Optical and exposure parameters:
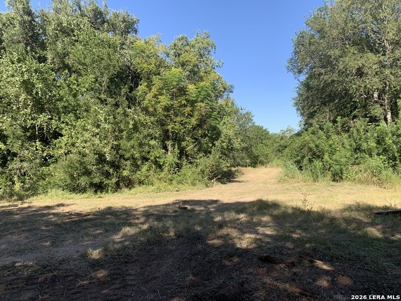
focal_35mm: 26
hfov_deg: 67.3
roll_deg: +0.9
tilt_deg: -0.6
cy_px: 150
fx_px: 301
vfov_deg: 53.1
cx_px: 200
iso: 25
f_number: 1.8
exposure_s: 1/887
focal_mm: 4.25
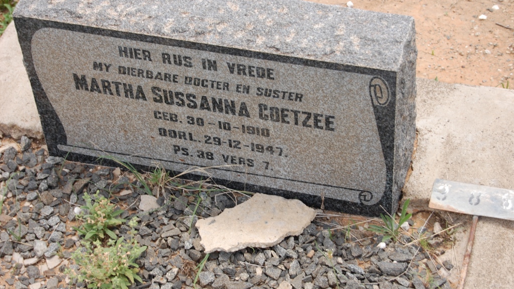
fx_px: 1179
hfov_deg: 24.6
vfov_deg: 14.0
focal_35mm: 87
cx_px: 257
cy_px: 131
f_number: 6.3
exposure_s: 1/160
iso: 200
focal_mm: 55
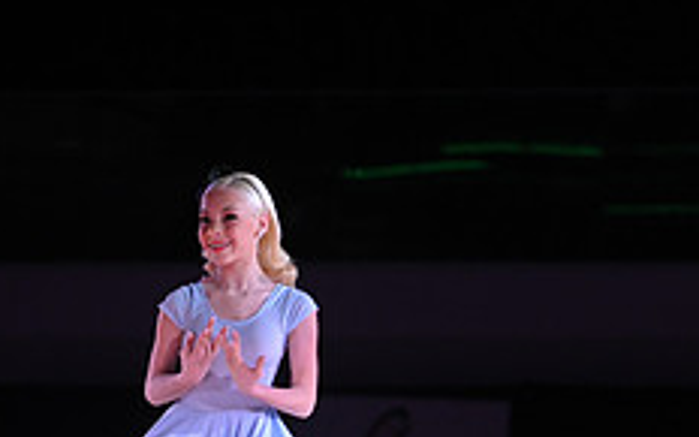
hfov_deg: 4.1
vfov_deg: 2.6
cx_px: 325
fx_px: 9716
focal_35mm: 510
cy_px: 550
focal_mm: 200
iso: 1600
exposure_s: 1/200
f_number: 4
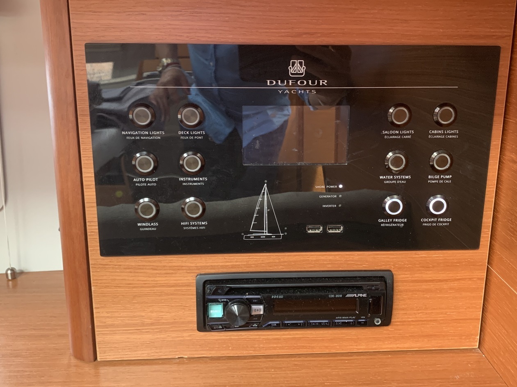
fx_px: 493
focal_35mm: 33
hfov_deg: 55.3
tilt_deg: -15.5
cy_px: 169
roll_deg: -1.0
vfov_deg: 42.8
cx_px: 276
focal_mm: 4.25
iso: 250
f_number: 1.8
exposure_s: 1/60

→ **YOUR ASSIGNMENT**
Although the records contain pictures, the copy should hold only their text, reproduced exactly.

→ **OUTPUT OF THE TASK**
focal_35mm: 26
hfov_deg: 67.3
roll_deg: +0.9
tilt_deg: -0.6
cy_px: 150
fx_px: 301
vfov_deg: 53.1
cx_px: 200
iso: 25
f_number: 1.8
exposure_s: 1/887
focal_mm: 4.25
fx_px: 1179
hfov_deg: 24.6
vfov_deg: 14.0
focal_35mm: 87
cx_px: 257
cy_px: 131
f_number: 6.3
exposure_s: 1/160
iso: 200
focal_mm: 55
hfov_deg: 4.1
vfov_deg: 2.6
cx_px: 325
fx_px: 9716
focal_35mm: 510
cy_px: 550
focal_mm: 200
iso: 1600
exposure_s: 1/200
f_number: 4
fx_px: 493
focal_35mm: 33
hfov_deg: 55.3
tilt_deg: -15.5
cy_px: 169
roll_deg: -1.0
vfov_deg: 42.8
cx_px: 276
focal_mm: 4.25
iso: 250
f_number: 1.8
exposure_s: 1/60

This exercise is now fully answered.